Yeah, it’s just common sense. It’s one of the things I love about D.O.A. Maybe the Clash were an inspiration in some ways.
Oh, for sure!
But you guys were more down-to-earth than the Clash in some ways. And I love the Clash.
One of my all-time favorite bands. I think that we’re just down-to-earth about really obvious things because we’ve always had a really right-wing government in British Columbia. Once in a blue moon, the leftists would get elected. But it’s so rare. The government was really run for the business owners who supported the right-wing government.
I got really involved in a lot of protests, like Greenpeace protesting American nuclear weapons testing in the Aleutian Islands. When I was 17, Greenpeace came to all the schools in Greater Vancouver. I thought it was just a couple of schools. Then I ran into other people who said, “Oh, I was at that protest, too.” Three-hundred kids walked out of class, and we weren’t supposed to go. I remember the principal standing in the driveway with his arms out, trying to stop us. And we all just laughed. My friends Dimwit, rest his soul, he brought a bass drum with him. So he was at the front of the parade.
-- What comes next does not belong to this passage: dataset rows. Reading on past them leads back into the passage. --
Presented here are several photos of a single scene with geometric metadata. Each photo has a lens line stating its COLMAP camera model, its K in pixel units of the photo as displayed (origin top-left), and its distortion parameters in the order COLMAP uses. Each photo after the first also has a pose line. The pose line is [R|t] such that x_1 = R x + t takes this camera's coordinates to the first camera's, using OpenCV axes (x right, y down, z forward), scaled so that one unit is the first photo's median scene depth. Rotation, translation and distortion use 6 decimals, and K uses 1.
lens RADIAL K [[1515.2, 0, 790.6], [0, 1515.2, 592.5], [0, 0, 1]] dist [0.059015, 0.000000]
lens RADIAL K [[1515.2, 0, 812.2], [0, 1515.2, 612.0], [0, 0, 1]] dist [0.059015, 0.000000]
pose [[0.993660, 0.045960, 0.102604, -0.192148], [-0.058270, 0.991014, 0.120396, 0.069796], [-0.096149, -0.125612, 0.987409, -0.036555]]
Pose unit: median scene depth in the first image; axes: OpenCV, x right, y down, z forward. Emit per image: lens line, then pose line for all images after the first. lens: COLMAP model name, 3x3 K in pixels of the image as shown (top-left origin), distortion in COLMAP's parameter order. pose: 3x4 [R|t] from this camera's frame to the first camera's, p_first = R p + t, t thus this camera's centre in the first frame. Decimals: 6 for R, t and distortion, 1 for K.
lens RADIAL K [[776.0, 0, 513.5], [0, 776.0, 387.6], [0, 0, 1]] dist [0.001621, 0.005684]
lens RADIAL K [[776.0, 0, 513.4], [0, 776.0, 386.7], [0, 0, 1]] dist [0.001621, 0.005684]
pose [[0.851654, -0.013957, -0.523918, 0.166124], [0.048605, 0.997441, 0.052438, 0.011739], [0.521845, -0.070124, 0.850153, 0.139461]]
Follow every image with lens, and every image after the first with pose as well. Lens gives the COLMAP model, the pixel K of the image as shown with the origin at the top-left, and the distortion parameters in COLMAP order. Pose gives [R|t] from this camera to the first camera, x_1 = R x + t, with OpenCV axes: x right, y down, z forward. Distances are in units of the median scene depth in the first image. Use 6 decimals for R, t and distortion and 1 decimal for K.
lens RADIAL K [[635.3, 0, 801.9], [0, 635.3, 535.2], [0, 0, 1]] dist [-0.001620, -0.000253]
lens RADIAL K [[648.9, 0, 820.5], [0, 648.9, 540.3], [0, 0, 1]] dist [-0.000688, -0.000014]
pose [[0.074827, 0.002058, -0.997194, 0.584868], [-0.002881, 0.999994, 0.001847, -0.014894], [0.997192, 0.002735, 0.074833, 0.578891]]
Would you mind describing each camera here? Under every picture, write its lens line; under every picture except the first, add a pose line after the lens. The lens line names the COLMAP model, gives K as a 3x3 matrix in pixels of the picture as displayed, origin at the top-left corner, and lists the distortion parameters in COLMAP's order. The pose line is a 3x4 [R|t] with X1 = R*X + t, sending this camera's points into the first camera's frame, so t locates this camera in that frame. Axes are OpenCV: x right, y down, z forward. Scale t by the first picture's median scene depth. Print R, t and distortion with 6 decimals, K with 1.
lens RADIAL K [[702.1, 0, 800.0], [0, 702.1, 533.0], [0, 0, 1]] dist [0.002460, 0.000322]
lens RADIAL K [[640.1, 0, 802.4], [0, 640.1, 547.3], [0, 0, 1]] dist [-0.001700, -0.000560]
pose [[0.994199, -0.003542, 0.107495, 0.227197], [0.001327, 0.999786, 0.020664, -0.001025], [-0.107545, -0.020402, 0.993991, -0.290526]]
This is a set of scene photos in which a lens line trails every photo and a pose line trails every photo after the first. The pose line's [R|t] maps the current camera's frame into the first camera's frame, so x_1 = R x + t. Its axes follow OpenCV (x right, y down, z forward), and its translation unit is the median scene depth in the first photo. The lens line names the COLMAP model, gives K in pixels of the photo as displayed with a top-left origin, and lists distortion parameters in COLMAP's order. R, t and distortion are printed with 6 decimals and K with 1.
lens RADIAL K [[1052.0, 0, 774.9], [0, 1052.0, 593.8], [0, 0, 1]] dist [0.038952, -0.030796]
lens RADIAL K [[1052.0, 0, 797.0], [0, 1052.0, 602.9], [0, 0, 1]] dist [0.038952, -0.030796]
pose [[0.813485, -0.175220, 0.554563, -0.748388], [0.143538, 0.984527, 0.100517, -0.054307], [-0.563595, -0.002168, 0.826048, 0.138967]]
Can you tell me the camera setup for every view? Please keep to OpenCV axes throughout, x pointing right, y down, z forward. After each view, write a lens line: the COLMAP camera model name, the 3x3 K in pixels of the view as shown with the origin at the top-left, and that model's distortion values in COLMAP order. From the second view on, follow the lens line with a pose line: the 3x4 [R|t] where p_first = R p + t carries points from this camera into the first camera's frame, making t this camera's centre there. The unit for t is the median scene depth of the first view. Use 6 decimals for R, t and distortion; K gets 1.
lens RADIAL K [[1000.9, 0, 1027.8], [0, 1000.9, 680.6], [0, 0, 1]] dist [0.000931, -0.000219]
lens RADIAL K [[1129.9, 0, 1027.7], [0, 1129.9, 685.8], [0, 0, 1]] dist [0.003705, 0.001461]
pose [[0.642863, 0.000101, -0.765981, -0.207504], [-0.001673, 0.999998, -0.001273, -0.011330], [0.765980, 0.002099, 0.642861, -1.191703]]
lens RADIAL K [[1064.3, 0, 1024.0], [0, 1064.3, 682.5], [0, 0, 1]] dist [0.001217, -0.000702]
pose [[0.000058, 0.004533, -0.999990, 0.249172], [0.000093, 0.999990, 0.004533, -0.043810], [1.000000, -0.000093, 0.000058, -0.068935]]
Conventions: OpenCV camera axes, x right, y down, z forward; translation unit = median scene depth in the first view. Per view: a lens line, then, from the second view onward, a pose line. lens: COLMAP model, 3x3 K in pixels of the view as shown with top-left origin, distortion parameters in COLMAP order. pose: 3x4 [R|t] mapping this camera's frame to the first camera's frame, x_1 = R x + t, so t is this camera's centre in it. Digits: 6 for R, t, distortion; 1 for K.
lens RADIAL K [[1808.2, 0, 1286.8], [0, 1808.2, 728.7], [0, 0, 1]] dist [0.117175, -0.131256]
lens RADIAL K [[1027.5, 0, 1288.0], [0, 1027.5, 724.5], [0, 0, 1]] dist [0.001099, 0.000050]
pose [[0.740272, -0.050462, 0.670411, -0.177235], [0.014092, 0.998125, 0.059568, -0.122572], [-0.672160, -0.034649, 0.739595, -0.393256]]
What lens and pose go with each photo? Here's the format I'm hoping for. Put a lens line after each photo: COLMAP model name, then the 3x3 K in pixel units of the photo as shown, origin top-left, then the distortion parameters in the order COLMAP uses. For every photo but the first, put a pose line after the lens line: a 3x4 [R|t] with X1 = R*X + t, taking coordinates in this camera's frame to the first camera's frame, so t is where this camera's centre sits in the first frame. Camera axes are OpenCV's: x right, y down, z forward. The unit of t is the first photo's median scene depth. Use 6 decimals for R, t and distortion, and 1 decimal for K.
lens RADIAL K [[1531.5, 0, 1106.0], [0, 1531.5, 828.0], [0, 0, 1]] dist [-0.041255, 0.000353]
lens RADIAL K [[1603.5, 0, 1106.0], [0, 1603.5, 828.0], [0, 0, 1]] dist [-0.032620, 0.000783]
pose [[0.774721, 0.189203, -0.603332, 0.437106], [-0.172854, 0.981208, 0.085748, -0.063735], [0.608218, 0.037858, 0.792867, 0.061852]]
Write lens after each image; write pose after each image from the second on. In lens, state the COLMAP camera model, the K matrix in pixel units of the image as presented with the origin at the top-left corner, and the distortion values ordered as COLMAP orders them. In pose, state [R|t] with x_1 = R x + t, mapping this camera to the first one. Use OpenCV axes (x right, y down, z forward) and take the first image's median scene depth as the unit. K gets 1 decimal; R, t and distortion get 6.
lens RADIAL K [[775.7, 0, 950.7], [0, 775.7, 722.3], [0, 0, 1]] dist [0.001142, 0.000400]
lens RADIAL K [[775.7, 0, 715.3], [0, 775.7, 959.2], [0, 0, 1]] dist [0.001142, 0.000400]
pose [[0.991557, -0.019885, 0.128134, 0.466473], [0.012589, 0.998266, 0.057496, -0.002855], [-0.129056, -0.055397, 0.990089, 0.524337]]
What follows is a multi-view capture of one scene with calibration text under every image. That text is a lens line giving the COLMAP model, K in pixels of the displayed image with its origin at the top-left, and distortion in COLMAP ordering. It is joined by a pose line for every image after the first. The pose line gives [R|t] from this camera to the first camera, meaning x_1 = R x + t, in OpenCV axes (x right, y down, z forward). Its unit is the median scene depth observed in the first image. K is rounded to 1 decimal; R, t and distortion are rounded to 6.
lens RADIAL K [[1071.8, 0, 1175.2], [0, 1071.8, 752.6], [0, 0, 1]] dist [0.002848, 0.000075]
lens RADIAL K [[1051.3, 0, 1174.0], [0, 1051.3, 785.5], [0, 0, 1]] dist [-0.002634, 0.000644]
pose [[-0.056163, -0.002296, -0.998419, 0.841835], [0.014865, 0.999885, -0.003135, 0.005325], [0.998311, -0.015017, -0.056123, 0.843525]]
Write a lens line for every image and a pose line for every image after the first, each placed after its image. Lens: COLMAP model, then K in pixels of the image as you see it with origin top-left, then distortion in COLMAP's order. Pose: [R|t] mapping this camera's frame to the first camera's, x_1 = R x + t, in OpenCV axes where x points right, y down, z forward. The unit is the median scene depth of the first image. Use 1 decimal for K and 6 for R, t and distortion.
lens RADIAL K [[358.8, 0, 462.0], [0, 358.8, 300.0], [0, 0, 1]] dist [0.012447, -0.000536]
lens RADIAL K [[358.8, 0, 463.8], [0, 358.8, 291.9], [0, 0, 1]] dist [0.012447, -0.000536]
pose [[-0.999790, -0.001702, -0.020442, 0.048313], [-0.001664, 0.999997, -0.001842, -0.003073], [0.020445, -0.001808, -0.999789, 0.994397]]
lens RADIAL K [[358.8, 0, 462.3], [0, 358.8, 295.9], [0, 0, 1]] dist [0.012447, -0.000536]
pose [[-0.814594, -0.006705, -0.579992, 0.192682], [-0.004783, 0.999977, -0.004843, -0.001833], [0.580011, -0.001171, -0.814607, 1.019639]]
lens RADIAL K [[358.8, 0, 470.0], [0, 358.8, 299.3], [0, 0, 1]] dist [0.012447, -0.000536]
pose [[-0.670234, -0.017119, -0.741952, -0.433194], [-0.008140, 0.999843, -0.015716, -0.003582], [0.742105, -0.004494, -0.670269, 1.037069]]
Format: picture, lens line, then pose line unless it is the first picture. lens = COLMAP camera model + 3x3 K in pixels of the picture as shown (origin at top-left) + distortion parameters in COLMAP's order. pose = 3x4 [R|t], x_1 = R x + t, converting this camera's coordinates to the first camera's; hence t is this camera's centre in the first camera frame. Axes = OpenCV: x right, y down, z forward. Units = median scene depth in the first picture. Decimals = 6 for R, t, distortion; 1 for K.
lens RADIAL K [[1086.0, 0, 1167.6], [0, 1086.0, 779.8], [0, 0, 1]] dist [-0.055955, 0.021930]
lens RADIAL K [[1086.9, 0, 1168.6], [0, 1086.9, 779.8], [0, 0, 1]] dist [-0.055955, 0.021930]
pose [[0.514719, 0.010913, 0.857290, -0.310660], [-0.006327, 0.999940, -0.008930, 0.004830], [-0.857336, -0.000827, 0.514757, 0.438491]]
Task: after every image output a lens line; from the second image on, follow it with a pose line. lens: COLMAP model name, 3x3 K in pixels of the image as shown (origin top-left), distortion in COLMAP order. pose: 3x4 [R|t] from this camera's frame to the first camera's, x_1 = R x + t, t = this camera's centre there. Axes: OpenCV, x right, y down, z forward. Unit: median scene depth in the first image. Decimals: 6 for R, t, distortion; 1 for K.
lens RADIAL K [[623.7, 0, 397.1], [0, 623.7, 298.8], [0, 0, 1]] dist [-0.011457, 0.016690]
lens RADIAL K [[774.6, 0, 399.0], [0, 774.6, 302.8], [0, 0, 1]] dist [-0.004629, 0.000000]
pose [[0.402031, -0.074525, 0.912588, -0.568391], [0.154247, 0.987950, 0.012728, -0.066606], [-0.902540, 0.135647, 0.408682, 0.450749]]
The funny thing was that me, Wimpy and Dimwit ended up in the picture on the front page of the newspaper. My father was super right wing. Missing school, even though I was 17? There was no way. So that day, I saw the newspaper, and I looked aghast. So I grabbed the front page of the newspaper, ran up and hid it in the closet in my room. My dad got home from work about 5, and he says, “Where’s the newspaper?” “Oh, it’s right here, Dad!” And he was always complaining about the newspaper boy. So, he asks, “Where’s the front page?” “Oh, it must be that newspaper boy. You know he’s no good!” [Laughs.] But I wish I had kept that. So, that was the real launch into political awareness.